▸ EXTRAIT CITÉ:
----------

Intervention de Gaston Flosse

Réunion du 31 mai 2011 à 14h30
Fonctionnement des institutions de la polynésie française — Discussion en procédure accélérée d'un projet de loi organique dans le texte de la commission

Photo de Gaston FlosseGaston Flosse :

Monsieur le président, madame la ministre, mes chers collègues, la loi constitutionnelle du 28 mars 2003 a transformé les anciens territoires d’outre-mer en collectivités d’outre-mer et a ainsi permis que la Polynésie française bénéficie de ce régime d’autonomie prévu à l’article 74 de notre loi fondamentale.

Cette mutation, qui a été effectuée par la loi organique du 27 février 2004 portant statut d’autonomie de la Polynésie française, est intervenue vingt ans après l’instauration de la véritable autonomie, consacrée en 1984.

Avec ce nouveau statut de collectivité d’outre-mer, le Parlement, accordant sa confiance à la Polynésie française, a permis que notre autonomie fasse un bond considérable. De nouvelles compétences nous ont été accordées. De même, notre assemblée peut désormais adopter des lois du pays. Mieux, le Parlement accepte de faire accéder la Polynésie française à l’exercice de compétences régaliennes, comme la procédure pénale ou la protection de l’emploi local...

Malheureusement, force est de le constater, les gouvernements qui se sont succédé à la tête du pays depuis 2004 ont été incapables de mettre à profit cet outil extraordinaire au service de notre développement économique, social et environnemental. Ils ont été incapables de sortir notre pays de la crise.

Bien au contraire ! Sept ans après, la Polynésie est en état de cessation de paiement. On oblige le gouvernement à vendre nos biens, les entreprises font faillite, des milliers de travailleurs ont été licenciés et la grande pauvreté s’est installée en Polynésie !

Sur le plan politique, la situation est désespérée. Le mode de scrutin retenu n’a pas permis de dégager une forte majorité à l’assemblée. Au contraire, c’est l’instabilité institutionnelle qui a prévalu et qui persiste.

----------

▸ MATÉRIEL FOURNI:
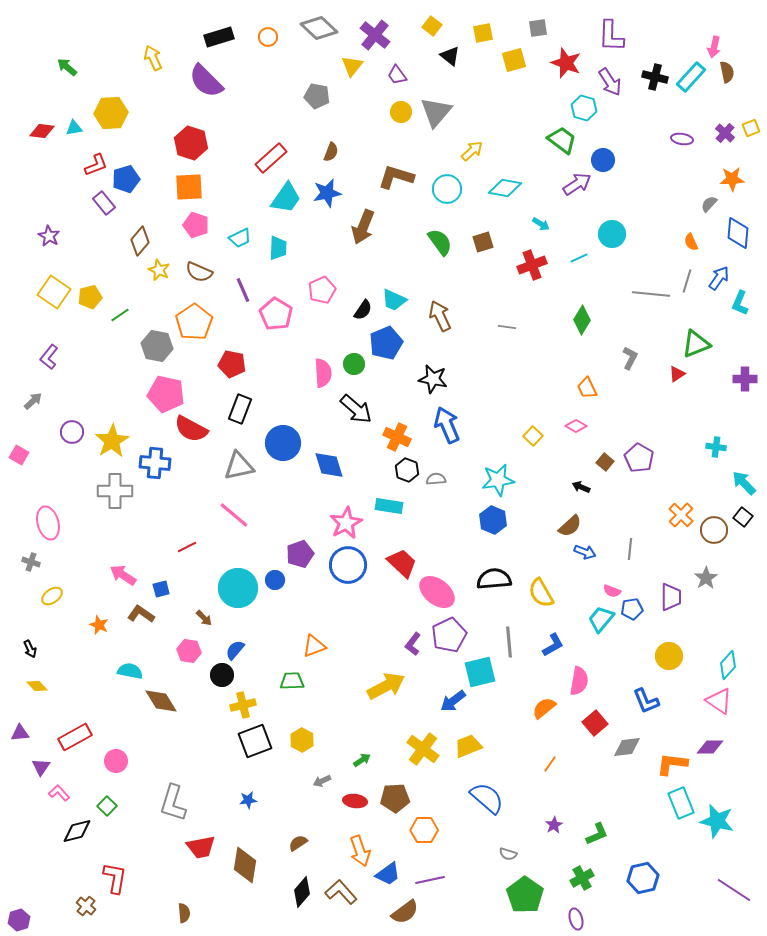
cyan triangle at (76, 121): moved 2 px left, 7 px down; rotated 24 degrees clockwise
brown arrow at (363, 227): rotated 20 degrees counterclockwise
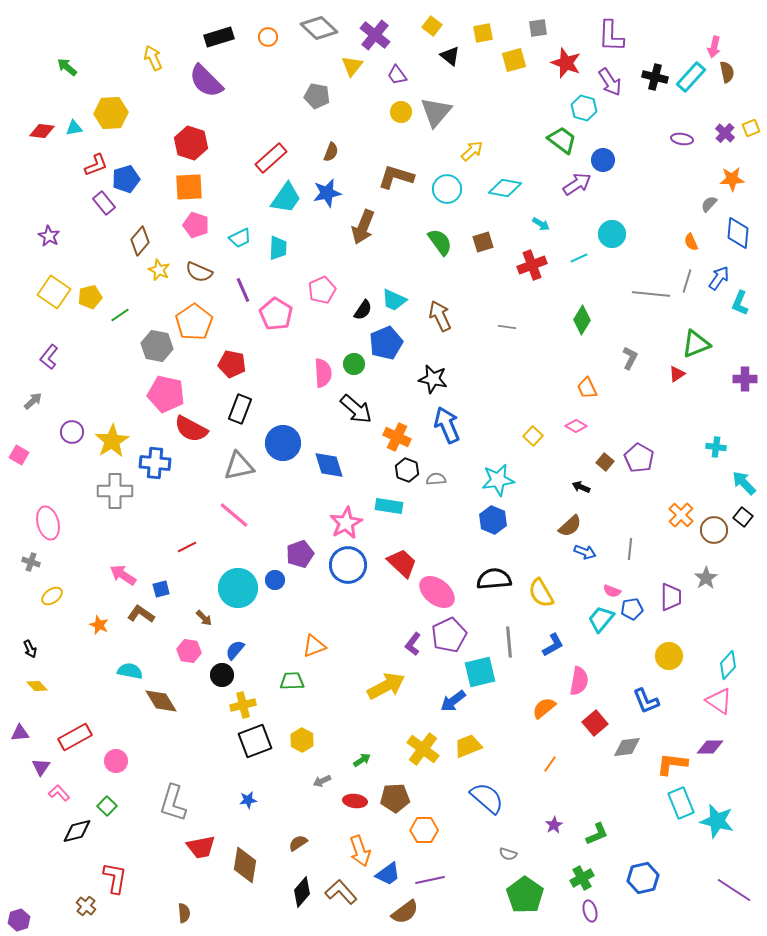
purple ellipse at (576, 919): moved 14 px right, 8 px up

----------

▸ EXERCICES:
(1) D'après le discours sur la Polynésie française, pour quelle raison la situation politique y est-elle jugée désespérée ?
(2) Poursuivez, s'il vous plaît, le discours sur la Polynésie française à partir de sa dernière phrase.

▸ CORRIGÉ:
(1) Le mode de scrutin retenu n'a pas permis de dégager une forte majorité à l'assemblée. C'est au contraire l'instabilité institutionnelle qui a prévalu, et elle persiste.

(2)
Le Gouvernement a donc décidé de modifier le mode de scrutin par la loi du 7 décembre 2007. Le nouveau mode de scrutin, imposé par M. Estrosi, a encore aggravé l’instabilité institutionnelle, puisque les gouvernements n’ont cessé d’être renversés. Le gouvernement actuel est le neuvième en sept années. Comment un pays pourrait-il progresser dans ces conditions ?

À ce sujet, permettez-moi de vous préciser que M. Estrosi n’a pas tenu compte du vœu émis à l’époque par la très grande majorité des formations politiques représentées à l’assemblée, et que nous n’aurions sans doute pas connu une telle situation s’il avait été davantage à notre écoute.

Aujourd’hui, nous allons à nouveau adopter un mode de scrutin, et il faut remercier le rapporteur, M. Christian Cointat, qui nous propose un mode de scrutin plus conforme aux vœux émis à l’unanimité par les formations politiques polynésiennes.

Toutefois, certains ajustements sont encore indispensables, et je compte vous persuader de la nécessité de procéder à de telles modifications.

Tout d’abord, toutes les formations politiques représentées à l’assemblée sont d’accord pour que la Polynésie française ne forme qu’une seule circonscription, divisée en sections.

Tout le monde s’accorde également sur la nécessité d’introduire une prime majoritaire qui se calcule à l’échelle de l’ensemble de la Polynésie française et non pas à celle de chaque section. Toutefois, c’est à l’unanimité que les représentants vous proposent l’introduction d’une prime de 25 % du nombre des élus à l’assemblée, soit quinze sur cinquante-sept, au lieu de 33 %, soit dix-neuf sur cinquante-sept.

En effet, s’il est certain que notre pays a besoin d’une majorité stable et forte à l’assemblée, il est clair aussi que l’opposition ne doit pas être réduite à quelques élus. Le contrôle et la critique des actions du gouvernement sont une nécessité en démocratie, et ce débat doit avoir lieu à l’assemblée.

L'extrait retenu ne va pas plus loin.